The Court of Appeals remanded this case to the District Court, instructing the lower court to determine whether Ms. Van Brunt’s claims were discharged by Grossman’s plan of reorganization. The Third Circuit instructed that whether Ms. Van Brunt’s claim was discharged through Grossman’s plan of reorganization would depend upon satisfaction by Grossman’s of her due process rights, including receipt of adequate notice of the bankruptcy case sufficient to protect her claim.

The Third Circuit then enumerated several factors that the lower courts may consider when evaluating the adequacy of the notice provided claimants, including Ms. Van Brunt. These factors include: the circumstances of the initial exposure to asbestos; whether and/or when the claimants were aware of their vulnerability to asbestos; whether the notice of the claims bar date of the debtor came to the claimants’ attention; whether the claimants were known or unknown creditors; whether the claimants had a plausible claim at the time of the bar date; and other circumstances specific to the parties, including whether it was reasonable or possible for the debtor to establish a trust under section 524(g) of the Bankruptcy Code for future claimants. (Section 524(g) was enacted specifically to establish procedures for asbestos claims, such as the one in this case.)


Products-liability cases illustrate the inherent tension between a debtor’s ability to achieve a fresh start through the bankruptcy process, and an injured party’s ability to recover damages from a debtor when such injuries do not manifest themselves for many years. By overruling Frenville, the court affords debtors in the Third Circuit with comfort that latent injuries arising post-reorganization constitute a “claim” within the meaning of the Bankruptcy Code, if the exposure or conduct giving rise to such injuries occurred prior to the inception of a debtor’s bankruptcy case.

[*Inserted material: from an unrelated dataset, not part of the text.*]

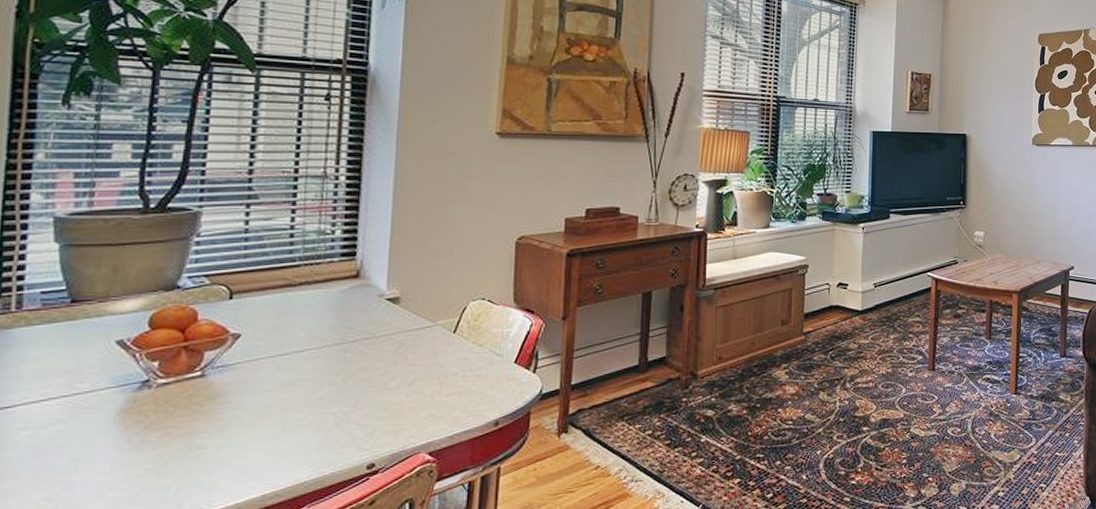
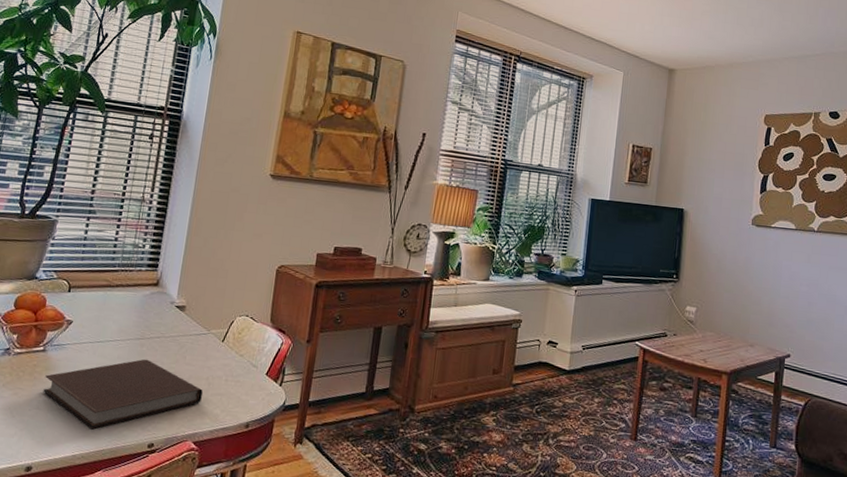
notebook: none [207,366,434,461] -> present [43,359,203,430]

Notwithstanding the Third Circuit’s holding in Grossman’s, however, debtors are cautioned that whether a discharge of such claims will occur through a plan of reorganization must be determined on a case-by-case basis. Accordingly, to maximize the likelihood of obtaining a discharge of claims that result from products-liability injuries that are asymptomatic at the time of reorganization, debtors who anticipate such claims are cautioned to carefully consider whether their actions during the bankruptcy case are capable of satisfying a potential claimant’s constitutional due process rights, which include providing adequate notice of the bankruptcy case and key deadlines.